[Source data]
......

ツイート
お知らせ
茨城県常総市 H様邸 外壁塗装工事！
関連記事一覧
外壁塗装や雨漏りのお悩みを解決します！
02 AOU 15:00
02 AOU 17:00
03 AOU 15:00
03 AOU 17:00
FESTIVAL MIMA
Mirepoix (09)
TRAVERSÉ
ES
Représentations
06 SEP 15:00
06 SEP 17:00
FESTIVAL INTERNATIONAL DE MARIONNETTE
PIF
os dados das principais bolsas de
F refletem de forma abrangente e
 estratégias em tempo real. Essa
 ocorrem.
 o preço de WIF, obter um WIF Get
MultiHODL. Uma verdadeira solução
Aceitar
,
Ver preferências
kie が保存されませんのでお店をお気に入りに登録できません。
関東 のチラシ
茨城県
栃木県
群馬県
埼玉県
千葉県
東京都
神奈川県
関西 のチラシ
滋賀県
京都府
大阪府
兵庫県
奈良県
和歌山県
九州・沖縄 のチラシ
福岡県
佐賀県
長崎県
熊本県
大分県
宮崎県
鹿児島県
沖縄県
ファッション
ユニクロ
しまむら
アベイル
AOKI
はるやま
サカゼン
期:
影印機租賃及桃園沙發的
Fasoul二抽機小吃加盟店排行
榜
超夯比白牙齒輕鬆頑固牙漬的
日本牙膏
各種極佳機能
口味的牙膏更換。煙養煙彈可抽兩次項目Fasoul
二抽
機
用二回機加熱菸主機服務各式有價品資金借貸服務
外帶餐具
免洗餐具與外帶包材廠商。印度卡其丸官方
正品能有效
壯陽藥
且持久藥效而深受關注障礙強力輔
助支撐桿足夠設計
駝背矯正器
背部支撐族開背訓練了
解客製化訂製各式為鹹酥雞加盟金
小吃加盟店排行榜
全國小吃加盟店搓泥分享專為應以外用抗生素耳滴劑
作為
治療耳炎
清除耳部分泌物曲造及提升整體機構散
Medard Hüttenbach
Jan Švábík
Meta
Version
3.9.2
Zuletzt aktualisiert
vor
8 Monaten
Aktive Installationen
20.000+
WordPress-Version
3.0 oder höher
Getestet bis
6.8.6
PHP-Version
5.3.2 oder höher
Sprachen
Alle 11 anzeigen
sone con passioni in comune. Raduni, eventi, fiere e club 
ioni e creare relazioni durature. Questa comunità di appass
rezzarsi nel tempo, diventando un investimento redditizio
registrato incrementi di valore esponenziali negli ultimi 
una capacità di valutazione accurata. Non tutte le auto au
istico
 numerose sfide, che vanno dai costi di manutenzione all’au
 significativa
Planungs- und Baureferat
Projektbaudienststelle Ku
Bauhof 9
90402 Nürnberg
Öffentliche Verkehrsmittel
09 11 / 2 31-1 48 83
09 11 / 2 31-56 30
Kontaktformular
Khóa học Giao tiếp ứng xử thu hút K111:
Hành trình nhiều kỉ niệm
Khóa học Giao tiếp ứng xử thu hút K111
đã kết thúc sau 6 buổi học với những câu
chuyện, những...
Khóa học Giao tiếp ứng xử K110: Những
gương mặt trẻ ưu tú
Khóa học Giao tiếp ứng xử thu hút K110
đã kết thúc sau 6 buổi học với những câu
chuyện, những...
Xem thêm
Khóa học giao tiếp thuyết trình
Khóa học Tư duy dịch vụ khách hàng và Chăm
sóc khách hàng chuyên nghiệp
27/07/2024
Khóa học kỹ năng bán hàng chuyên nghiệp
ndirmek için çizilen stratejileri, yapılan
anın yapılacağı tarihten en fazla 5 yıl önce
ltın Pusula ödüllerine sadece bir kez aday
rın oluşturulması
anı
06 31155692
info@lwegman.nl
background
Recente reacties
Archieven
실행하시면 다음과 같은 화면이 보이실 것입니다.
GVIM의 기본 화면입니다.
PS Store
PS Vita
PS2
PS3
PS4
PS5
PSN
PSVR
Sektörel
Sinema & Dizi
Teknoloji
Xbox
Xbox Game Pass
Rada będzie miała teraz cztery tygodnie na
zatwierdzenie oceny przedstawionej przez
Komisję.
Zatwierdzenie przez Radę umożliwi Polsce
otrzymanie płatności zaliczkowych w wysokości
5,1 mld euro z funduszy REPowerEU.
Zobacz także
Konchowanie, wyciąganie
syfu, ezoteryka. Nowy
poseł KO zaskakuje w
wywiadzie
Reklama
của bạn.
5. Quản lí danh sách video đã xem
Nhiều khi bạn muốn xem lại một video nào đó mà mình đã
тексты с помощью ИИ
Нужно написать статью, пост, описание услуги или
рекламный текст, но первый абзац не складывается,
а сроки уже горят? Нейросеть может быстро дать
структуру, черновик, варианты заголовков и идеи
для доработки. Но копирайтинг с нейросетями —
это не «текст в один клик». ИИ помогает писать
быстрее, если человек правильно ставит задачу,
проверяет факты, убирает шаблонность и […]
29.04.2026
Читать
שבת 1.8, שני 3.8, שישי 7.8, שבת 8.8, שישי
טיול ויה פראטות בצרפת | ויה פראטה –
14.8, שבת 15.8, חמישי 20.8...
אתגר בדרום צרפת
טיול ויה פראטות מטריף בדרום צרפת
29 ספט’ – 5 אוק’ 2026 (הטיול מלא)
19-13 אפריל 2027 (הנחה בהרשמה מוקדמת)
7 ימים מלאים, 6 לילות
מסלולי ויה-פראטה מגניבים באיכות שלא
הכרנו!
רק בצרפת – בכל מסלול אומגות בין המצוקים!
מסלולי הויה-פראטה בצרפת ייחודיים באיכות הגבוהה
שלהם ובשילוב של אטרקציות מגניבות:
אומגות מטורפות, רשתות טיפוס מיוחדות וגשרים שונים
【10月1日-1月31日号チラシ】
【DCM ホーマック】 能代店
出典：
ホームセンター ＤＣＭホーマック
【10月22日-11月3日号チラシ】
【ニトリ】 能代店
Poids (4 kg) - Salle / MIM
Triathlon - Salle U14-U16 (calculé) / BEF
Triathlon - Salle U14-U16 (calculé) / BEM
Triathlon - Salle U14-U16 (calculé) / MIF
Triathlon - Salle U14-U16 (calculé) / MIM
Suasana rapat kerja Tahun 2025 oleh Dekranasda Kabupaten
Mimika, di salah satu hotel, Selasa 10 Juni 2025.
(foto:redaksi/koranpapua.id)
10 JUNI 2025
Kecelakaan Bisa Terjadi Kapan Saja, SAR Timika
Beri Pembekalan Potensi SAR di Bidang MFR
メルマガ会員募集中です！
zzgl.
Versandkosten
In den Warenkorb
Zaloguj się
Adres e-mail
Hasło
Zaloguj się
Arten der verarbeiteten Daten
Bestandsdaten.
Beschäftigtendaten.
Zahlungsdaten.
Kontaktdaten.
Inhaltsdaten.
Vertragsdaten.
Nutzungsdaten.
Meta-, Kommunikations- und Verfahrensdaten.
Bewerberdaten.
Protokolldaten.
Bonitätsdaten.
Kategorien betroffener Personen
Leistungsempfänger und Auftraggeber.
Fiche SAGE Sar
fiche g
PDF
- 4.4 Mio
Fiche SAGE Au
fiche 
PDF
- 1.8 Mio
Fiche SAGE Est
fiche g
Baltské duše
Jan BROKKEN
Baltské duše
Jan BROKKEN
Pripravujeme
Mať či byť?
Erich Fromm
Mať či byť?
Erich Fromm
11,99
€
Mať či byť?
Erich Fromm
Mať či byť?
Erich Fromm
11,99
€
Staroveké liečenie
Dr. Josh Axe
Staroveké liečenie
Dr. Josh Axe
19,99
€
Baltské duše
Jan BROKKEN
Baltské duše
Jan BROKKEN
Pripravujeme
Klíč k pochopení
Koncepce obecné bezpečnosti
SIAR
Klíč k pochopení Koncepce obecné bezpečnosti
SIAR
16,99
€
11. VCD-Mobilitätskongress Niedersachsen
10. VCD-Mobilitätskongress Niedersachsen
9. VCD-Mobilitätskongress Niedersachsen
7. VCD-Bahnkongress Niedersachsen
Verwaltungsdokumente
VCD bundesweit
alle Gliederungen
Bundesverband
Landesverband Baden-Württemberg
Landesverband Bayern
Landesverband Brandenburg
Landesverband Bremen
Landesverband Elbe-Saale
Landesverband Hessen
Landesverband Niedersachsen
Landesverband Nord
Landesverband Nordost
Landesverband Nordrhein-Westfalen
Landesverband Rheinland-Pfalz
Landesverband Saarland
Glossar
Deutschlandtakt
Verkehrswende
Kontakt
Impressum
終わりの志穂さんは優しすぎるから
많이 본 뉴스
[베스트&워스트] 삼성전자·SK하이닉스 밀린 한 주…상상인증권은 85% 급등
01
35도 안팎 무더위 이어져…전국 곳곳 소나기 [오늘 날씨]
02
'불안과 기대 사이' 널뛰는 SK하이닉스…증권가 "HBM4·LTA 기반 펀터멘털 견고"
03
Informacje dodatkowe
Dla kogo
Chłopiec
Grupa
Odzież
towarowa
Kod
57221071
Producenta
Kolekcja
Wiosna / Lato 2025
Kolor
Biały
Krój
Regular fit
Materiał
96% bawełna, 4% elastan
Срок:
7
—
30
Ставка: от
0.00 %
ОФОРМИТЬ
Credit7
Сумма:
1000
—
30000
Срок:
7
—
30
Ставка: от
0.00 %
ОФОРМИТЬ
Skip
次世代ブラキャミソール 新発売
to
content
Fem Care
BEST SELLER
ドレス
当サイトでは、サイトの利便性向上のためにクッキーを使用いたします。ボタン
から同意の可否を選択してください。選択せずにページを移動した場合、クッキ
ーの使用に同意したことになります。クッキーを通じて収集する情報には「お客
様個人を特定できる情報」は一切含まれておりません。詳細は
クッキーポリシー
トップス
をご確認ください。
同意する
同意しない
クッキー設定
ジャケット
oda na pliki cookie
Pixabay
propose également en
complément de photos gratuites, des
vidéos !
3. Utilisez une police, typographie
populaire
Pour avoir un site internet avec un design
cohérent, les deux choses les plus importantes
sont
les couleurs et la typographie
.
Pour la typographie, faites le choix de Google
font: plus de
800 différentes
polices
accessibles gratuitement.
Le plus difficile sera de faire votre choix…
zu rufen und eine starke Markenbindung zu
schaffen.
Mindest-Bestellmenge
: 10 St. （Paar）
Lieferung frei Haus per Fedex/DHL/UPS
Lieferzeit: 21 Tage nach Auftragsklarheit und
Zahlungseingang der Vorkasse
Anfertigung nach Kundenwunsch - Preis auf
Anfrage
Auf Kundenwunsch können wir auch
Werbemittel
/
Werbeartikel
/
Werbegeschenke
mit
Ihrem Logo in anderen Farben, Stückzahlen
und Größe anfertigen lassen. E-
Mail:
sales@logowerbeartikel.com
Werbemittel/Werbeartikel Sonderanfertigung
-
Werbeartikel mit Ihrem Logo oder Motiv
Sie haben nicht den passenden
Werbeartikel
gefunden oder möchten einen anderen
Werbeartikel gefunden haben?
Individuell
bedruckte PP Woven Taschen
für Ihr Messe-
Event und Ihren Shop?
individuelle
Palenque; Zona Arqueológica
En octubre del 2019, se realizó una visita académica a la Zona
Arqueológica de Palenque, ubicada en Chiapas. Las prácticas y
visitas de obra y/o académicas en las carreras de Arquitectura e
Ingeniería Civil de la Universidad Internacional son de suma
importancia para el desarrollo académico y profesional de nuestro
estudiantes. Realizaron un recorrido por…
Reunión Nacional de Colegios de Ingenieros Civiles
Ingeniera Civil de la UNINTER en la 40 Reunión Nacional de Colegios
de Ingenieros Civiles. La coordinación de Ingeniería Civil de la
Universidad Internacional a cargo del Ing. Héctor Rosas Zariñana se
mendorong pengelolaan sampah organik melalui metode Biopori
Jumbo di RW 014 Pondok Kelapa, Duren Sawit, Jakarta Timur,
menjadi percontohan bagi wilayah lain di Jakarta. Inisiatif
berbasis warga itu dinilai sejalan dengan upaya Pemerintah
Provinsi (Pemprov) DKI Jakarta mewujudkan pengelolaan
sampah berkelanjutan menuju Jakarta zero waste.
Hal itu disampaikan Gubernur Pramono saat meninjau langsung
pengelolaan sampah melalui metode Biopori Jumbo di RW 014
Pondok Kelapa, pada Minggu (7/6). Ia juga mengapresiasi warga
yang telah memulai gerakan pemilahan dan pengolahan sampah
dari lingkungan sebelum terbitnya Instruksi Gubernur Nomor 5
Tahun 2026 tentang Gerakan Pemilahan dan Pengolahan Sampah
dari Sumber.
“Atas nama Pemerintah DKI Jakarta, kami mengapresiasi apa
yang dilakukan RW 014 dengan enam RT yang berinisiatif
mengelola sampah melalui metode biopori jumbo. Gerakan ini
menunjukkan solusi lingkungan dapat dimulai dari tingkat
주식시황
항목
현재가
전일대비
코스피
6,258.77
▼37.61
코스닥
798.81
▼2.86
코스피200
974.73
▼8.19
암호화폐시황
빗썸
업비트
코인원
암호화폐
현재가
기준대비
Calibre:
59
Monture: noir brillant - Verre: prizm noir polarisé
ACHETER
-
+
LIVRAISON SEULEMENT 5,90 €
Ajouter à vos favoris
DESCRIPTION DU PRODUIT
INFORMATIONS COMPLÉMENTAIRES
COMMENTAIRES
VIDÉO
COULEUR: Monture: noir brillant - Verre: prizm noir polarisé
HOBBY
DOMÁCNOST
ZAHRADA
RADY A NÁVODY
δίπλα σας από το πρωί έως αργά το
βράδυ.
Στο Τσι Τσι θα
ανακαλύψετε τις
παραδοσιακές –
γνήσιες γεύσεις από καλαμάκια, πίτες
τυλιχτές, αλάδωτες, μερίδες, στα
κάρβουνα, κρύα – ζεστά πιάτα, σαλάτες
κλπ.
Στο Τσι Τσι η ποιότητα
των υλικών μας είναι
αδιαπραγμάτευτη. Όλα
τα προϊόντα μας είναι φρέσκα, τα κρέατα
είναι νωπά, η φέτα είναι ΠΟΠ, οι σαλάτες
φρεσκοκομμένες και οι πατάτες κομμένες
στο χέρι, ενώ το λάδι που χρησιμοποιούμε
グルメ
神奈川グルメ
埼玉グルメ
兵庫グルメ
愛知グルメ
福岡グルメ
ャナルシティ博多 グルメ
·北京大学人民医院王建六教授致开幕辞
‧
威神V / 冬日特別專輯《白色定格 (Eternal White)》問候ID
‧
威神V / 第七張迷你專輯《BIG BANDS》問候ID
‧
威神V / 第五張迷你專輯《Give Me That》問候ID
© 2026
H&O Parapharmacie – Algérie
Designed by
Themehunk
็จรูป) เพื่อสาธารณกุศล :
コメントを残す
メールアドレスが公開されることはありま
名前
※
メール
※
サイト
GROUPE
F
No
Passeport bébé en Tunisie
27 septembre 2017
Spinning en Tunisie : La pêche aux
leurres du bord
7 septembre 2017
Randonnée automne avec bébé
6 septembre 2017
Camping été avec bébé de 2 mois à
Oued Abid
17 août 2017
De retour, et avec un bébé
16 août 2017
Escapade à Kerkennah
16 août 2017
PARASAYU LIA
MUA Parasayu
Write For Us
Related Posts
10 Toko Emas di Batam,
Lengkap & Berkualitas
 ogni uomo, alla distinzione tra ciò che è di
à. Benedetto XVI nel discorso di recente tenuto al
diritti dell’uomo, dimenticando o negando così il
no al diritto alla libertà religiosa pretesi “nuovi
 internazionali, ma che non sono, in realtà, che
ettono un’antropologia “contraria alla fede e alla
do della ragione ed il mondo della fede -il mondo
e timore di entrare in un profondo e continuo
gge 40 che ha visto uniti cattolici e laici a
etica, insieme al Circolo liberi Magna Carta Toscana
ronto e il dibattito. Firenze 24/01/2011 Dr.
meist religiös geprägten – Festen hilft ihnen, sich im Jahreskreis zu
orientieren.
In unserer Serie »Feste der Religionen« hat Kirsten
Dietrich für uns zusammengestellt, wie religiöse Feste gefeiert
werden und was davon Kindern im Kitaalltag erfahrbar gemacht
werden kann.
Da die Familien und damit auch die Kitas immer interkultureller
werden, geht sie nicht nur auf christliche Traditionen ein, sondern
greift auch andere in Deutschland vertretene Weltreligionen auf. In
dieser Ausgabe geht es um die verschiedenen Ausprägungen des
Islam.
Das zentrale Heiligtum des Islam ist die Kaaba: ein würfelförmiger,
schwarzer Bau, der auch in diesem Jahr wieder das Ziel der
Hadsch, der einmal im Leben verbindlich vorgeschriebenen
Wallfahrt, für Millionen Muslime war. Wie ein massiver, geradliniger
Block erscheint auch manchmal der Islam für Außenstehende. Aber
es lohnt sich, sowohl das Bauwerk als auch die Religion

......

= TASK STATEMENT =
All that is wanted is an exact copy of the lines above from the one with "una capacità di" through the one with "Nhiều khi bạn", with both ends included.

= TASK RESULT =
una capacità di valutazione accurata. Non tutte le auto au
istico
 numerose sfide, che vanno dai costi di manutenzione all’au
 significativa
Planungs- und Baureferat
Projektbaudienststelle Ku
Bauhof 9
90402 Nürnberg
Öffentliche Verkehrsmittel
09 11 / 2 31-1 48 83
09 11 / 2 31-56 30
Kontaktformular
Khóa học Giao tiếp ứng xử thu hút K111:
Hành trình nhiều kỉ niệm
Khóa học Giao tiếp ứng xử thu hút K111
đã kết thúc sau 6 buổi học với những câu
chuyện, những...
Khóa học Giao tiếp ứng xử K110: Những
gương mặt trẻ ưu tú
Khóa học Giao tiếp ứng xử thu hút K110
đã kết thúc sau 6 buổi học với những câu
chuyện, những...
Xem thêm
Khóa học giao tiếp thuyết trình
Khóa học Tư duy dịch vụ khách hàng và Chăm
sóc khách hàng chuyên nghiệp
27/07/2024
Khóa học kỹ năng bán hàng chuyên nghiệp
ndirmek için çizilen stratejileri, yapılan
anın yapılacağı tarihten en fazla 5 yıl önce
ltın Pusula ödüllerine sadece bir kez aday
rın oluşturulması
anı
06 31155692
info@lwegman.nl
background
Recente reacties
Archieven
실행하시면 다음과 같은 화면이 보이실 것입니다.
GVIM의 기본 화면입니다.
PS Store
PS Vita
PS2
PS3
PS4
PS5
PSN
PSVR
Sektörel
Sinema & Dizi
Teknoloji
Xbox
Xbox Game Pass
Rada będzie miała teraz cztery tygodnie na
zatwierdzenie oceny przedstawionej przez
Komisję.
Zatwierdzenie przez Radę umożliwi Polsce
otrzymanie płatności zaliczkowych w wysokości
5,1 mld euro z funduszy REPowerEU.
Zobacz także
Konchowanie, wyciąganie
syfu, ezoteryka. Nowy
poseł KO zaskakuje w
wywiadzie
Reklama
của bạn.
5. Quản lí danh sách video đã xem
Nhiều khi bạn muốn xem lại một video nào đó mà mình đã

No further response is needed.